Nice trail except for three sections that were closed due to construction, and gated due to only being open certain hours. We rode on a sunday morning. No alternate route offered for construction section of bike path. I would think weekends are when people ride bikes not sure why sections are gated shut then. The neighborhoods in those sections were sketchy.

Accordion

My family started on the trail at the Tift street entrance and biked up to Canalside stop. (Note: the $1 bike ferry over to Canalside opens Memorial Day and runs for the summer and part of the fall).

The path was a great surface the whole distance. There were several times where we had to stop before crossing the street, but it was clear that where it was possible trail planners had limited the number of stops cyclists would have to make.

I was most impressed by the level of thought that must have been put into the design of the trail and surroundings. There were sections that were sidewalk, wooden sections as if on a dock, and portions with different paving stones. Along the trail were a variety of bench styles and many historical signs and a bird sanctuary. It was clear that significant thought had been put into making it a visually interesting and appealing ride (and it was!). There was also an amazing playground en route that our toddler loved which was icing on the cake!

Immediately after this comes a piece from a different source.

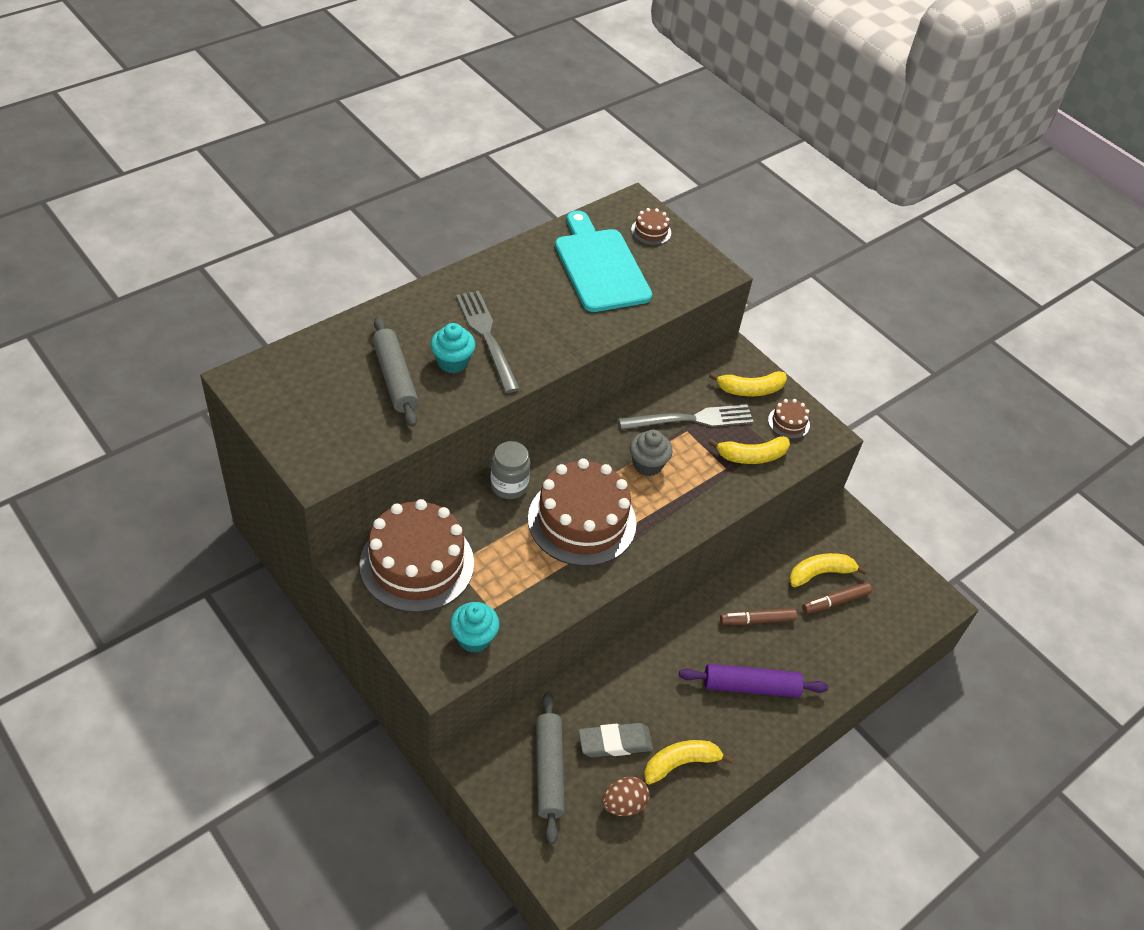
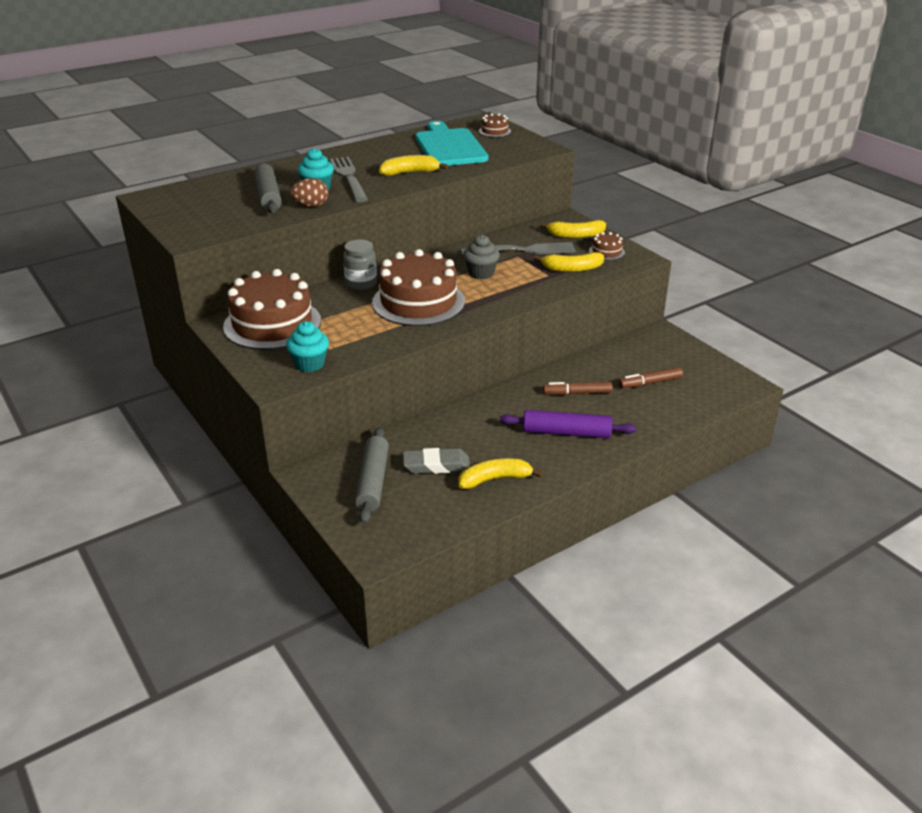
camera: 10 degrees right, 15 degrees down
brown egg [602,777,650,816] -> brown egg moved to [290,178,328,207]
yellow banana [789,553,868,587] -> yellow banana moved to [379,155,448,176]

Was passing thru so decided to do this trail. I started at the Buffalo Harbor State Park (was planning to start further south -- trail end at Lackawana but decided I did not want to leave my car in the parking lot. Filled with lots of stuff since I was in the middle of a seven day road trip). From the State Park parking lot I managed to get into and thru downtown Buffalo. Had planned to go all the way to the end, but got to a part of the trail that appeared to be on poorly maintained sidewalks thru a sketchy neighborhood, so gave up. I did bike all the way to trail end in Lackawana and noted a sign that said "Be Safe, Walk with a Friend" which explains why I did not want to leave my car there. The view of the Peace Bridge was nice, but overall I don't recommend this trail

Nice apshalt trail along Niagara River. Portion of trail does go along the 190 which is a heavily traveled thruway, so that portion can be a bit noisy. The trail does pass thru many parks along the way which makes for nice rest areas. At the Black Rock neighborhood in Buffalo have the option to take a asphalt trail that takes you to Delaware Park, which is an Olmsted park. Also have option to go off trail at numerous spots in Tonawanda and Buffalo. Most of the trail is off road except for short portion in Black Rock, near the inner harbor, and between the inner and outer harbor. When get to inner harbor have the option to take bike ferry across from inner to outer harbor, believe cost $1. Only reason gave 4 stars is because of portion near thruway and few sections bit bumpy.